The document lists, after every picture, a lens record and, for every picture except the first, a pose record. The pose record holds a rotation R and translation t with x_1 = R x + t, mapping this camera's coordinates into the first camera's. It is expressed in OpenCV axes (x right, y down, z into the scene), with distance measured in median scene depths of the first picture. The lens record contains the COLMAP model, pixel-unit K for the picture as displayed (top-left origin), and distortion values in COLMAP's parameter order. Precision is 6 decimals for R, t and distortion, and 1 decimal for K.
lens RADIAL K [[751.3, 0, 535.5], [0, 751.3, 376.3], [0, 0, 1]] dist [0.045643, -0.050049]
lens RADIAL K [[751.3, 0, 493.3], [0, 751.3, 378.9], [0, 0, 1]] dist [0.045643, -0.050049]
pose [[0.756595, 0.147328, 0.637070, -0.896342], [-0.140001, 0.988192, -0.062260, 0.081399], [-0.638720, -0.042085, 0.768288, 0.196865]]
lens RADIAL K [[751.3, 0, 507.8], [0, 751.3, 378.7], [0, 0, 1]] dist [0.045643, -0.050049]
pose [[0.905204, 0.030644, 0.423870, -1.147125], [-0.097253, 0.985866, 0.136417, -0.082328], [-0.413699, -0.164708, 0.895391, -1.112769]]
━━━━━━━━
What to produce:
Set down each line of the records above again, with every character unchanged.

Result:
The document lists, after every picture, a lens record and, for every picture except the first, a pose record. The pose record holds a rotation R and translation t with x_1 = R x + t, mapping this camera's coordinates into the first camera's. It is expressed in OpenCV axes (x right, y down, z into the scene), with distance measured in median scene depths of the first picture. The lens record contains the COLMAP model, pixel-unit K for the picture as displayed (top-left origin), and distortion values in COLMAP's parameter order. Precision is 6 decimals for R, t and distortion, and 1 decimal for K.
lens RADIAL K [[751.3, 0, 535.5], [0, 751.3, 376.3], [0, 0, 1]] dist [0.045643, -0.050049]
lens RADIAL K [[751.3, 0, 493.3], [0, 751.3, 378.9], [0, 0, 1]] dist [0.045643, -0.050049]
pose [[0.756595, 0.147328, 0.637070, -0.896342], [-0.140001, 0.988192, -0.062260, 0.081399], [-0.638720, -0.042085, 0.768288, 0.196865]]
lens RADIAL K [[751.3, 0, 507.8], [0, 751.3, 378.7], [0, 0, 1]] dist [0.045643, -0.050049]
pose [[0.905204, 0.030644, 0.423870, -1.147125], [-0.097253, 0.985866, 0.136417, -0.082328], [-0.413699, -0.164708, 0.895391, -1.112769]]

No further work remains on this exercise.